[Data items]
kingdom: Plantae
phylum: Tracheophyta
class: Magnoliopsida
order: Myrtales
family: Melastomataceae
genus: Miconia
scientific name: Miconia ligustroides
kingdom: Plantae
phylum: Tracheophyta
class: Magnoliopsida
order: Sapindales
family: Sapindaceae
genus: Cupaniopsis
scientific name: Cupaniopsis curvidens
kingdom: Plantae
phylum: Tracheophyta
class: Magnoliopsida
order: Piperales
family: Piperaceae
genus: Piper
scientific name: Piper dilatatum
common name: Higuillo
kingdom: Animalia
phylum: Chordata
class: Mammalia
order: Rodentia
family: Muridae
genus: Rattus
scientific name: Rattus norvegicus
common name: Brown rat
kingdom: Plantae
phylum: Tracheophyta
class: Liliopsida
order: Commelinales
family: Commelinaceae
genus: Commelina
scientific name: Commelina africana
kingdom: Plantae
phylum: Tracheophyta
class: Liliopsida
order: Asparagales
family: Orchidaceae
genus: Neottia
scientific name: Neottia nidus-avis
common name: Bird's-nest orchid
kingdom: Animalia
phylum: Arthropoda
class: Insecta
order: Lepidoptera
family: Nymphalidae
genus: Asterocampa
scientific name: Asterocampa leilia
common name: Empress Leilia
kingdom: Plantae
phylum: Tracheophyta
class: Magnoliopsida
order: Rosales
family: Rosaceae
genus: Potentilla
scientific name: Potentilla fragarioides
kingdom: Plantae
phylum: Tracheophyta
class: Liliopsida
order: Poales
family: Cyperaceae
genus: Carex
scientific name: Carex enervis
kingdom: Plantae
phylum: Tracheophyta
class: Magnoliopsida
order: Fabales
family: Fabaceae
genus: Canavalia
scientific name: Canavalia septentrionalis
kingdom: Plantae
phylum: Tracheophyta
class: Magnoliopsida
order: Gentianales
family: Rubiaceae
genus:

### OBJECTIVE
Return all of the lines above word for word, in the same order.

### TASK ANSWER
kingdom: Plantae
phylum: Tracheophyta
class: Magnoliopsida
order: Myrtales
family: Melastomataceae
genus: Miconia
scientific name: Miconia ligustroides
kingdom: Plantae
phylum: Tracheophyta
class: Magnoliopsida
order: Sapindales
family: Sapindaceae
genus: Cupaniopsis
scientific name: Cupaniopsis curvidens
kingdom: Plantae
phylum: Tracheophyta
class: Magnoliopsida
order: Piperales
family: Piperaceae
genus: Piper
scientific name: Piper dilatatum
common name: Higuillo
kingdom: Animalia
phylum: Chordata
class: Mammalia
order: Rodentia
family: Muridae
genus: Rattus
scientific name: Rattus norvegicus
common name: Brown rat
kingdom: Plantae
phylum: Tracheophyta
class: Liliopsida
order: Commelinales
family: Commelinaceae
genus: Commelina
scientific name: Commelina africana
kingdom: Plantae
phylum: Tracheophyta
class: Liliopsida
order: Asparagales
family: Orchidaceae
genus: Neottia
scientific name: Neottia nidus-avis
common name: Bird's-nest orchid
kingdom: Animalia
phylum: Arthropoda
class: Insecta
order: Lepidoptera
family: Nymphalidae
genus: Asterocampa
scientific name: Asterocampa leilia
common name: Empress Leilia
kingdom: Plantae
phylum: Tracheophyta
class: Magnoliopsida
order: Rosales
family: Rosaceae
genus: Potentilla
scientific name: Potentilla fragarioides
kingdom: Plantae
phylum: Tracheophyta
class: Liliopsida
order: Poales
family: Cyperaceae
genus: Carex
scientific name: Carex enervis
kingdom: Plantae
phylum: Tracheophyta
class: Magnoliopsida
order: Fabales
family: Fabaceae
genus: Canavalia
scientific name: Canavalia septentrionalis
kingdom: Plantae
phylum: Tracheophyta
class: Magnoliopsida
order: Gentianales
family: Rubiaceae
genus:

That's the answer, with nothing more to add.